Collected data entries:
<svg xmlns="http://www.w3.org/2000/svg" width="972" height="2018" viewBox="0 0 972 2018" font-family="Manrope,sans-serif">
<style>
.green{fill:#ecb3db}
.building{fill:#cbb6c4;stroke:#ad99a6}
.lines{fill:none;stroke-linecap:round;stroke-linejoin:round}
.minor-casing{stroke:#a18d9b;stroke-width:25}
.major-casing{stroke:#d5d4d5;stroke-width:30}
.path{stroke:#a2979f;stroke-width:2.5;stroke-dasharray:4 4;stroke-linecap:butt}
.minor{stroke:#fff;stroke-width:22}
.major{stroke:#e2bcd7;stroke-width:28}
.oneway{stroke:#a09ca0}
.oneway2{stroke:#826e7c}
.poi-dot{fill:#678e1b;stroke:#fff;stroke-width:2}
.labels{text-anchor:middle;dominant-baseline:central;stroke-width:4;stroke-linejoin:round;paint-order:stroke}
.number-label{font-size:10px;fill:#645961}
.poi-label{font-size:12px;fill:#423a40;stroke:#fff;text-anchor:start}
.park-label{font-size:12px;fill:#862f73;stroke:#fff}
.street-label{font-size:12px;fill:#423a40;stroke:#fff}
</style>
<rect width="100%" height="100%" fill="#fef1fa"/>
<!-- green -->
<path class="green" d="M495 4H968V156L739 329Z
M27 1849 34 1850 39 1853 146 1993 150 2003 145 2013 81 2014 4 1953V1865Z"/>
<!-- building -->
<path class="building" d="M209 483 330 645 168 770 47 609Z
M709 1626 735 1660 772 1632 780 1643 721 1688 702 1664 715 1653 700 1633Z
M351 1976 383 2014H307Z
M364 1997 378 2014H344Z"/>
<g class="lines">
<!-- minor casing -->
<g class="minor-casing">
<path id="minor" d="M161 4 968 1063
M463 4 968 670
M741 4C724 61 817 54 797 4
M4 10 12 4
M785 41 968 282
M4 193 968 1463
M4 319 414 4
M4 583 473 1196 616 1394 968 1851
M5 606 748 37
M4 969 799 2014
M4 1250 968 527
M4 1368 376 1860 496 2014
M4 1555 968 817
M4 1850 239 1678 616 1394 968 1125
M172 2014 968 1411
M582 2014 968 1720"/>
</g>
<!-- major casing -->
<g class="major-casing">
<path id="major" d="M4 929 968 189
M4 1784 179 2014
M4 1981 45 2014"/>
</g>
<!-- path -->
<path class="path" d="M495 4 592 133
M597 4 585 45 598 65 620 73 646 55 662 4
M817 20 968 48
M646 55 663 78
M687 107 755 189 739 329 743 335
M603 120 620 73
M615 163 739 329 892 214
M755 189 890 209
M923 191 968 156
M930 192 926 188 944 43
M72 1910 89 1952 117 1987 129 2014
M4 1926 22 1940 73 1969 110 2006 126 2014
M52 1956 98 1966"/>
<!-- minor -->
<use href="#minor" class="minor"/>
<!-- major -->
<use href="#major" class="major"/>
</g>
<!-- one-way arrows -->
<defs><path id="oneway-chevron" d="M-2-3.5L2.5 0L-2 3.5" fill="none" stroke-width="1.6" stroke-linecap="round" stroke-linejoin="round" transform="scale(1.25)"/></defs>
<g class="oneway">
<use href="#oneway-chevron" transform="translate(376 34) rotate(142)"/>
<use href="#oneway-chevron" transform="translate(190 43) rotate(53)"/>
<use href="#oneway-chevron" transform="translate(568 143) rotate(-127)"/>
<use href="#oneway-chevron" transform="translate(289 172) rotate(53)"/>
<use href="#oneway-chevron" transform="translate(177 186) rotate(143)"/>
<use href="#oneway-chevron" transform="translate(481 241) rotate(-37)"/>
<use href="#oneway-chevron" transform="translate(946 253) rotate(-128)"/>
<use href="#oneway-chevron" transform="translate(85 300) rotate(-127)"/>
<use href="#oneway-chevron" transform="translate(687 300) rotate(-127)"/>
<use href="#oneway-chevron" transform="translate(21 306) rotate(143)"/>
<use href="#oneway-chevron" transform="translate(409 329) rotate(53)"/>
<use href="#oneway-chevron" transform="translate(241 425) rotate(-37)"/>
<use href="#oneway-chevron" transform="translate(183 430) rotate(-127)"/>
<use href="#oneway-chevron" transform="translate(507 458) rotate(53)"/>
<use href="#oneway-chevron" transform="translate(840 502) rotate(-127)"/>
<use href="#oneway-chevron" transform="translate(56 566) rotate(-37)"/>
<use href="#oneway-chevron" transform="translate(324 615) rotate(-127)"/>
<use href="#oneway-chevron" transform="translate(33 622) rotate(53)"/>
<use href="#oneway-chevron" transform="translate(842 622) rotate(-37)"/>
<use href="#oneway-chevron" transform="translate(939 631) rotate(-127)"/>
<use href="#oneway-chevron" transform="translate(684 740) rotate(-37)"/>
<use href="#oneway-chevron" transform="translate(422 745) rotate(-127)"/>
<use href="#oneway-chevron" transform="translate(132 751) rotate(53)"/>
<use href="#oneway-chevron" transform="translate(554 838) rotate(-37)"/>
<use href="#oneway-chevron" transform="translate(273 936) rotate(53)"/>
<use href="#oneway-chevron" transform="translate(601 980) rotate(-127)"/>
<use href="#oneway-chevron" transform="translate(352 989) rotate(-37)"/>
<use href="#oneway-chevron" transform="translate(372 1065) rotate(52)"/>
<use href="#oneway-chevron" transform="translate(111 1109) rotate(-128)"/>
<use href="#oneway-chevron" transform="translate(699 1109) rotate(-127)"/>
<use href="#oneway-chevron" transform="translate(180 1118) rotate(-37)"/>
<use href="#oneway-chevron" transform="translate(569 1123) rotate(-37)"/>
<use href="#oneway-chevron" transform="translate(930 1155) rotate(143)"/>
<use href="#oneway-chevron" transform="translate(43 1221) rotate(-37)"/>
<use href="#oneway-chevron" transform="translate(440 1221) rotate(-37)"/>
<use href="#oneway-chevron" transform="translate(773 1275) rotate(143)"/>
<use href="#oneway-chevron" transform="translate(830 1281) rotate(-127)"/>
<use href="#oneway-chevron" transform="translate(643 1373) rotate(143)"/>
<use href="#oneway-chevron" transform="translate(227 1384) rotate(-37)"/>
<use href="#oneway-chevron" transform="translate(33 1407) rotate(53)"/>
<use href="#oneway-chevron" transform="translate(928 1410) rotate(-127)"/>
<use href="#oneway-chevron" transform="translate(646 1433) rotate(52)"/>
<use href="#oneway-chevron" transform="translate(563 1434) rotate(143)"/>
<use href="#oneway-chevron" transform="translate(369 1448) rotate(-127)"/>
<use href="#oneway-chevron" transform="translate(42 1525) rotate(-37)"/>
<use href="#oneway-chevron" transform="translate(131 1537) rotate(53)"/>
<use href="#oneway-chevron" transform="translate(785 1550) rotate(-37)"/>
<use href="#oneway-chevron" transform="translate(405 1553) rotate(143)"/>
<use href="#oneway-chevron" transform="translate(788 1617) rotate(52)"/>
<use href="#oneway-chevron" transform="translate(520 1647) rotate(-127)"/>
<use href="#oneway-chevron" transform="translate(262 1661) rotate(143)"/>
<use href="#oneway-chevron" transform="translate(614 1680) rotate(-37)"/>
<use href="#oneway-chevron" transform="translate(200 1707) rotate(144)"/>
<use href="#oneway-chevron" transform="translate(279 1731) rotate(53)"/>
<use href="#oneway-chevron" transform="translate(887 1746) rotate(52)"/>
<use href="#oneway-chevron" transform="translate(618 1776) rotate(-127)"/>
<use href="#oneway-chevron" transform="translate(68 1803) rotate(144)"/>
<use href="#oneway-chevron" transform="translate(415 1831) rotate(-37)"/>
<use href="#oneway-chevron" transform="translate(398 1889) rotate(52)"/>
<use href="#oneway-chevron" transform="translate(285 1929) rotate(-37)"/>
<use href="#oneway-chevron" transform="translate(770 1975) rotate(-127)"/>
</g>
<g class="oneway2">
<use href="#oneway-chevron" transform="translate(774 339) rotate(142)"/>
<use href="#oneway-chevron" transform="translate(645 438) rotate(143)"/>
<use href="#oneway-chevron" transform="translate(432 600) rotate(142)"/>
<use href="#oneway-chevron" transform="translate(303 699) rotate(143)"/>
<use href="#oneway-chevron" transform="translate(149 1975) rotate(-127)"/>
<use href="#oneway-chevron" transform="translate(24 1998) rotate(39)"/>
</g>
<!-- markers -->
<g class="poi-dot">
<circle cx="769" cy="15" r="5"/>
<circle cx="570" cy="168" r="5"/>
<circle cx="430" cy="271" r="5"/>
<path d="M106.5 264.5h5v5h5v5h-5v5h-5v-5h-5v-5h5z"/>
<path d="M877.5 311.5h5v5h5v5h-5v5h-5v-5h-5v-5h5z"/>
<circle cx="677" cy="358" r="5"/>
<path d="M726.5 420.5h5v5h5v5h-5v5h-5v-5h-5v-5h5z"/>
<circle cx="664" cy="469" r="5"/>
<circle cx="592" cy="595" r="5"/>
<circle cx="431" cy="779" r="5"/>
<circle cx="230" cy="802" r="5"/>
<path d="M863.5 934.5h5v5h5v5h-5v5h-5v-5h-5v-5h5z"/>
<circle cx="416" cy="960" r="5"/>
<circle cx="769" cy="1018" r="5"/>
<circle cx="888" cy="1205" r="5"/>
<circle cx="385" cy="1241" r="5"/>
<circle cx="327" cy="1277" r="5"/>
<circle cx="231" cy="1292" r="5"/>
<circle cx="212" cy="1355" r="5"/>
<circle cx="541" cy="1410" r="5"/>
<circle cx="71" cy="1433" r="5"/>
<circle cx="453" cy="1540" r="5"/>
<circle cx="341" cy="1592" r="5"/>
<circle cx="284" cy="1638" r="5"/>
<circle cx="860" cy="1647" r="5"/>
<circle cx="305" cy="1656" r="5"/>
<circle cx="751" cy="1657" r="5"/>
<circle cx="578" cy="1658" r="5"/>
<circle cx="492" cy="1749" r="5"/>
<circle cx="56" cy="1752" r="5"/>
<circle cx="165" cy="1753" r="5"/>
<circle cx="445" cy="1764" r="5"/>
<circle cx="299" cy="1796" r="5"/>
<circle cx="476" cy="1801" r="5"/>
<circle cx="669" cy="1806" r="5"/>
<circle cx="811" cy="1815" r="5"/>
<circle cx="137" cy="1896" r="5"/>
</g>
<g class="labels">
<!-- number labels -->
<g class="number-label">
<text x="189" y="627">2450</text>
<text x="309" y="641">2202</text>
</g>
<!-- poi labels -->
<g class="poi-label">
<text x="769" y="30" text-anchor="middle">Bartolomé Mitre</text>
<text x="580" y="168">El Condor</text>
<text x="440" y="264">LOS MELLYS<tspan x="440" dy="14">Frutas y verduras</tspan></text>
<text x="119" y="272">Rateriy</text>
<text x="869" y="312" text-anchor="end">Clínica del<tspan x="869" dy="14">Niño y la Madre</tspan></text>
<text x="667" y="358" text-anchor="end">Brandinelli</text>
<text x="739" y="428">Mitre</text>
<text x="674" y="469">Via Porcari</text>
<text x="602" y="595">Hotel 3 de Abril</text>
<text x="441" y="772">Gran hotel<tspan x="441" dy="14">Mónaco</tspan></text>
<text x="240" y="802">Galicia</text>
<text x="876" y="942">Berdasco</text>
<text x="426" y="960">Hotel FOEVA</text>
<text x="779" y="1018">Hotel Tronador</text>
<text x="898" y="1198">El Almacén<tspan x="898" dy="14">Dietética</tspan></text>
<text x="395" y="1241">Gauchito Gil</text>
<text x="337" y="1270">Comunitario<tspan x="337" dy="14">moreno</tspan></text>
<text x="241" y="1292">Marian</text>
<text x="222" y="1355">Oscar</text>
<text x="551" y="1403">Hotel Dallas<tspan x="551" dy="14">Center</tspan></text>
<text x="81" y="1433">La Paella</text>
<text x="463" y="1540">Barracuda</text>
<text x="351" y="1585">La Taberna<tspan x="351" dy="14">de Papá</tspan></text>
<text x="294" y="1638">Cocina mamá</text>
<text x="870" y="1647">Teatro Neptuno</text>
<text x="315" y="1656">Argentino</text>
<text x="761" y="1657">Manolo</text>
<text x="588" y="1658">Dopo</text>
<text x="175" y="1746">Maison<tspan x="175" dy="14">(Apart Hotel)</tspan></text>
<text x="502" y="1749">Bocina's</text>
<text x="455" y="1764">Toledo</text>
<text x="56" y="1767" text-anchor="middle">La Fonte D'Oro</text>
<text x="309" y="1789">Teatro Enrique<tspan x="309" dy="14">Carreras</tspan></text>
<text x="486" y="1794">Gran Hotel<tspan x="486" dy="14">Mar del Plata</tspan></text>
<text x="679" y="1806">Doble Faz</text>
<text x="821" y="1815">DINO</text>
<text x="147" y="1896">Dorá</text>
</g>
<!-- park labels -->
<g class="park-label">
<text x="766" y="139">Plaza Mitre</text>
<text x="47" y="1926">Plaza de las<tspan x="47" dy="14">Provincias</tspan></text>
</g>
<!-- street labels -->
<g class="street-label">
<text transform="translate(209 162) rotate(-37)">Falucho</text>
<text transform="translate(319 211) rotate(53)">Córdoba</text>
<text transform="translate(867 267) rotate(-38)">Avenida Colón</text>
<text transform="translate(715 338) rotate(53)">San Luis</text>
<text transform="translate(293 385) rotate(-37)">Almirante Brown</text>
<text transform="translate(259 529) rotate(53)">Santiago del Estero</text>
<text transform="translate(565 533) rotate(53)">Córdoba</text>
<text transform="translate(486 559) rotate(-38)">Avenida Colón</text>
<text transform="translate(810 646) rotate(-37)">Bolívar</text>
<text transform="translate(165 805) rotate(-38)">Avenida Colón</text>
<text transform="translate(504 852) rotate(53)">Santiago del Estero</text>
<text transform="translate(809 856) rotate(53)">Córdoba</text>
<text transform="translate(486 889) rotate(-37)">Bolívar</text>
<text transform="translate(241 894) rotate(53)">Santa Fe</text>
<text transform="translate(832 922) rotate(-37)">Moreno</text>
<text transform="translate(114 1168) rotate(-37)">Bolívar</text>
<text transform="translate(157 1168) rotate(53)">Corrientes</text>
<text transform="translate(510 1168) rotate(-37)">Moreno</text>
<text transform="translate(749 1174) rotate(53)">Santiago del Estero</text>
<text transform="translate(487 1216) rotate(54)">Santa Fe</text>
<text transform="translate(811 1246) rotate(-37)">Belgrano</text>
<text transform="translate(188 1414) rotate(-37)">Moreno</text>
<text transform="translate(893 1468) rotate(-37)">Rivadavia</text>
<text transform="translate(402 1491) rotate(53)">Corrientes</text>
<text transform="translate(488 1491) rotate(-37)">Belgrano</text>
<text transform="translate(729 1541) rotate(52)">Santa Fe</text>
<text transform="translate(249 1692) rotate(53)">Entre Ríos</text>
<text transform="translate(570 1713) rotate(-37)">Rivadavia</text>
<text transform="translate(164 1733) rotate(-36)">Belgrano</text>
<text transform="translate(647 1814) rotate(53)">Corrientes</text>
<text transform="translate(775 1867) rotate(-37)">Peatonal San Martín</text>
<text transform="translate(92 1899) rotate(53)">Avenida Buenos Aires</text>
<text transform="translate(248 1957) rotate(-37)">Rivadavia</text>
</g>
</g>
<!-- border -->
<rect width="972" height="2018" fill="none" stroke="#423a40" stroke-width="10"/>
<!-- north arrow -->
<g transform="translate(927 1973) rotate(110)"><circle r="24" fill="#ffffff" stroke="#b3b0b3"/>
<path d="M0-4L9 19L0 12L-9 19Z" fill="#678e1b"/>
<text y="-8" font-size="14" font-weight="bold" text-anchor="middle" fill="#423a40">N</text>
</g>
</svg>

- **Exercise objective**
When a line among the entries above contains "lines", copy it.

- **Completed task**
.lines{fill:none;stroke-linecap:round;stroke-linejoin:round}
<g class="lines">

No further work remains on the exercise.